What the task asks — Leave out the pictures and restate every entry word for word.

Information given —
>>>
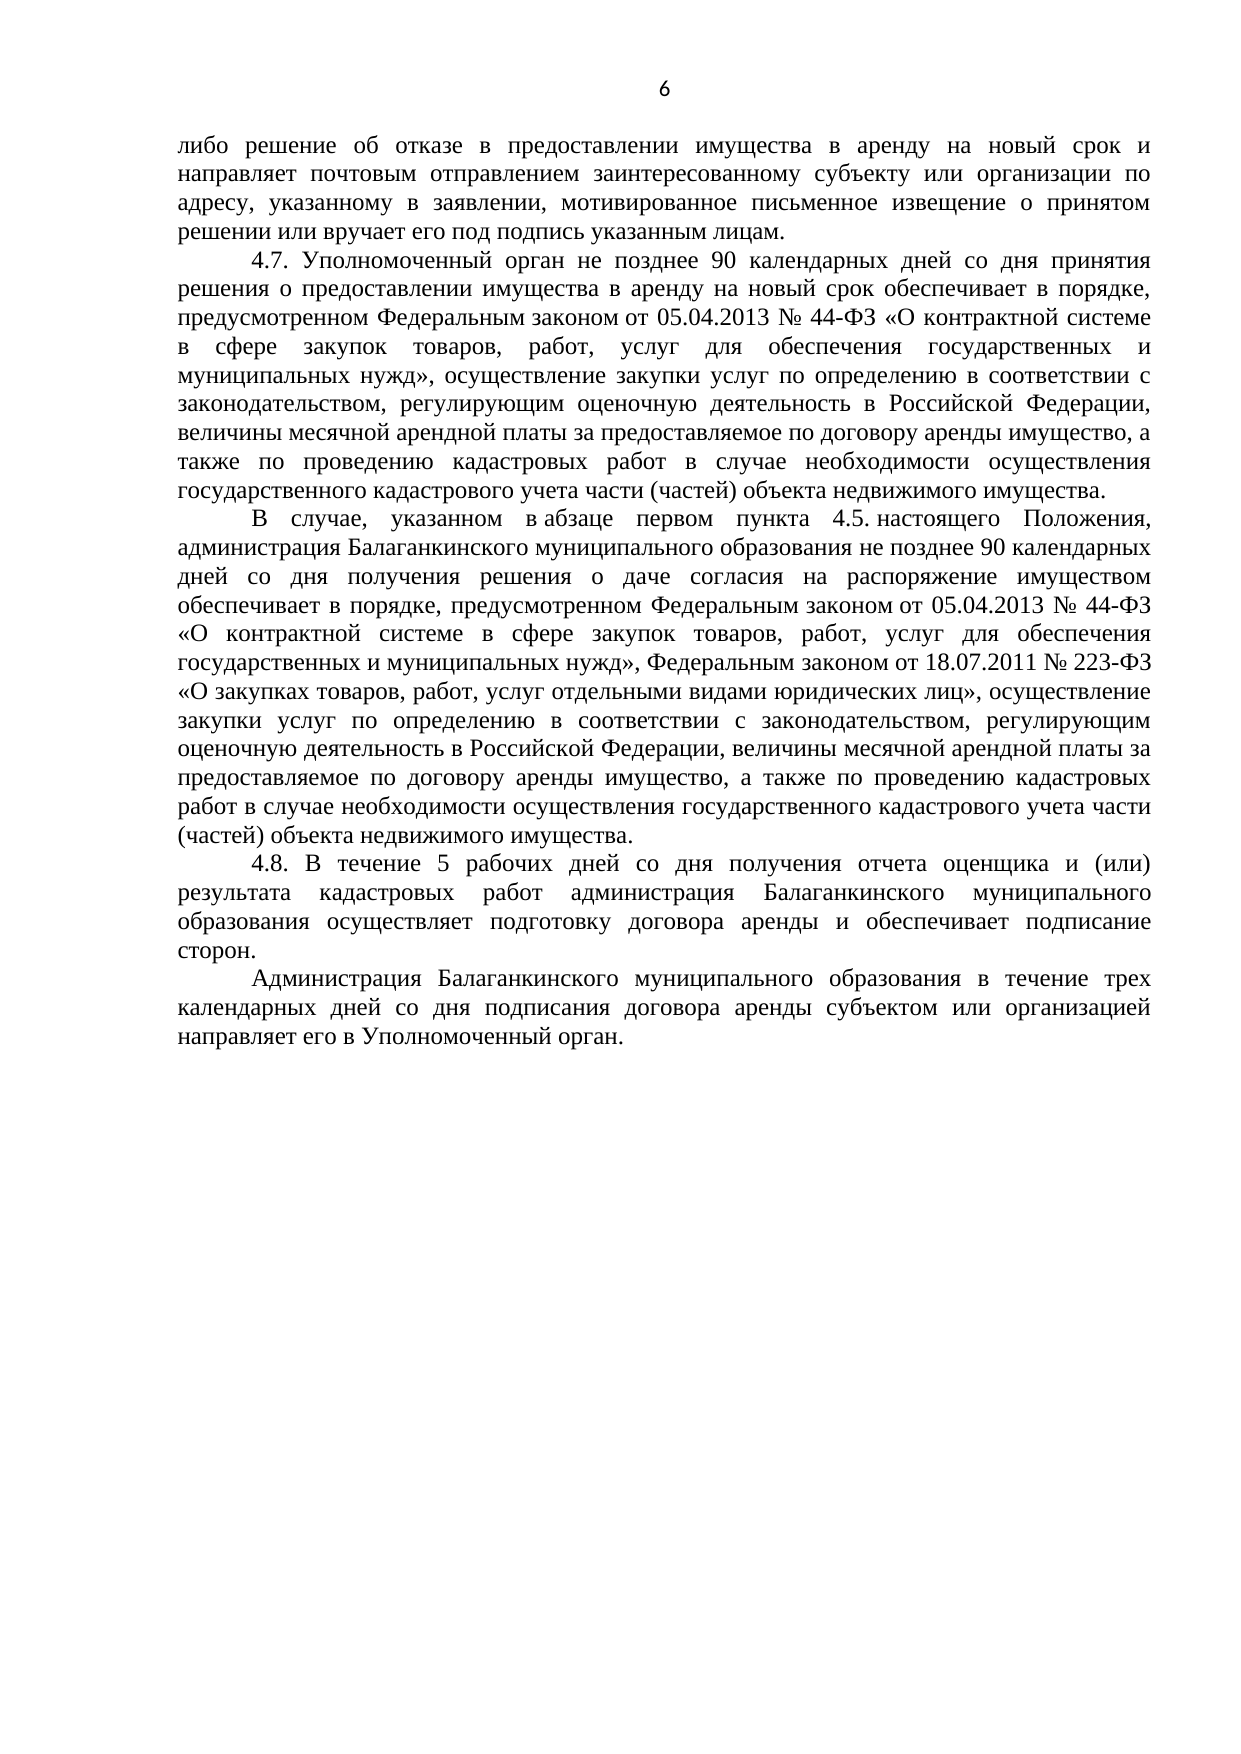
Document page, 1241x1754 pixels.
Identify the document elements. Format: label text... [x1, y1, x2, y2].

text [177, 130, 1152, 245]
text 4.8. В течение 5 рабочих дней со дня получения отчета оценщика и (или) результата кадастровых работ администрация Балаганкинского муниципального образования осуществляет подготовку договора аренды и обеспечивает подписание сторон. [177, 848, 1152, 963]
text Администрация Балаганкинского муниципального образования в течение трех календарных дней со дня подписания договора аренды субъектом или организацией направляет его в Уполномоченный орган. [177, 963, 1152, 1050]
text В случае, указанном в абзаце первом пункта 4.5. настоящего Положения, администрация Балаганкинского муниципального образования не позднее 90 календарных дней со дня получения решения о даче согласия на распоряжение имуществом обеспечивает в порядке, предусмотренном Федеральным законом от 05.04.2013 № 44-ФЗ «О контрактной системе в сфере закупок товаров, работ, услуг для обеспечения государственных и муниципальных нужд», Федеральным законом от 18.07.2011 № 223-ФЗ «О закупках товаров, работ, услуг отдельными видами юридических лиц», осуществление закупки услуг по определению в соответствии с законодательством, регулирующим оценочную деятельность в Российской Федерации, величины месячной арендной платы за предоставляемое по договору аренды имущество, а также по проведению кадастровых работ в случае необходимости осуществления государственного кадастрового учета части (частей) объекта недвижимого имущества. [177, 503, 1152, 848]
text 4.7. Уполномоченный орган не позднее 90 календарных дней со дня принятия решения о предоставлении имущества в аренду на новый срок обеспечивает в порядке, предусмотренном Федеральным законом от 05.04.2013 № 44-ФЗ «О контрактной системе в сфере закупок товаров, работ, услуг для обеспечения государственных и муниципальных нужд», осуществление закупки услуг по определению в соответствии с законодательством, регулирующим оценочную деятельность в Российской Федерации, величины месячной арендной платы за предоставляемое по договору аренды имущество, а также по проведению кадастровых работ в случае необходимости осуществления государственного кадастрового учета части (частей) объекта недвижимого имущества. [177, 245, 1152, 503]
<<<
Solution to the exercise —
Document page, 1241x1754 pixels.
Identify the document elements. Format: label text... [x1, y1, x2, y2].

text [177, 130, 1152, 245]
text 4.8. В течение 5 рабочих дней со дня получения отчета оценщика и (или) результата кадастровых работ администрация Балаганкинского муниципального образования осуществляет подготовку договора аренды и обеспечивает подписание сторон. [177, 848, 1152, 963]
text Администрация Балаганкинского муниципального образования в течение трех календарных дней со дня подписания договора аренды субъектом или организацией направляет его в Уполномоченный орган. [177, 963, 1152, 1050]
text В случае, указанном в абзаце первом пункта 4.5. настоящего Положения, администрация Балаганкинского муниципального образования не позднее 90 календарных дней со дня получения решения о даче согласия на распоряжение имуществом обеспечивает в порядке, предусмотренном Федеральным законом от 05.04.2013 № 44-ФЗ «О контрактной системе в сфере закупок товаров, работ, услуг для обеспечения государственных и муниципальных нужд», Федеральным законом от 18.07.2011 № 223-ФЗ «О закупках товаров, работ, услуг отдельными видами юридических лиц», осуществление закупки услуг по определению в соответствии с законодательством, регулирующим оценочную деятельность в Российской Федерации, величины месячной арендной платы за предоставляемое по договору аренды имущество, а также по проведению кадастровых работ в случае необходимости осуществления государственного кадастрового учета части (частей) объекта недвижимого имущества. [177, 503, 1152, 848]
text 4.7. Уполномоченный орган не позднее 90 календарных дней со дня принятия решения о предоставлении имущества в аренду на новый срок обеспечивает в порядке, предусмотренном Федеральным законом от 05.04.2013 № 44-ФЗ «О контрактной системе в сфере закупок товаров, работ, услуг для обеспечения государственных и муниципальных нужд», осуществление закупки услуг по определению в соответствии с законодательством, регулирующим оценочную деятельность в Российской Федерации, величины месячной арендной платы за предоставляемое по договору аренды имущество, а также по проведению кадастровых работ в случае необходимости осуществления государственного кадастрового учета части (частей) объекта недвижимого имущества. [177, 245, 1152, 503]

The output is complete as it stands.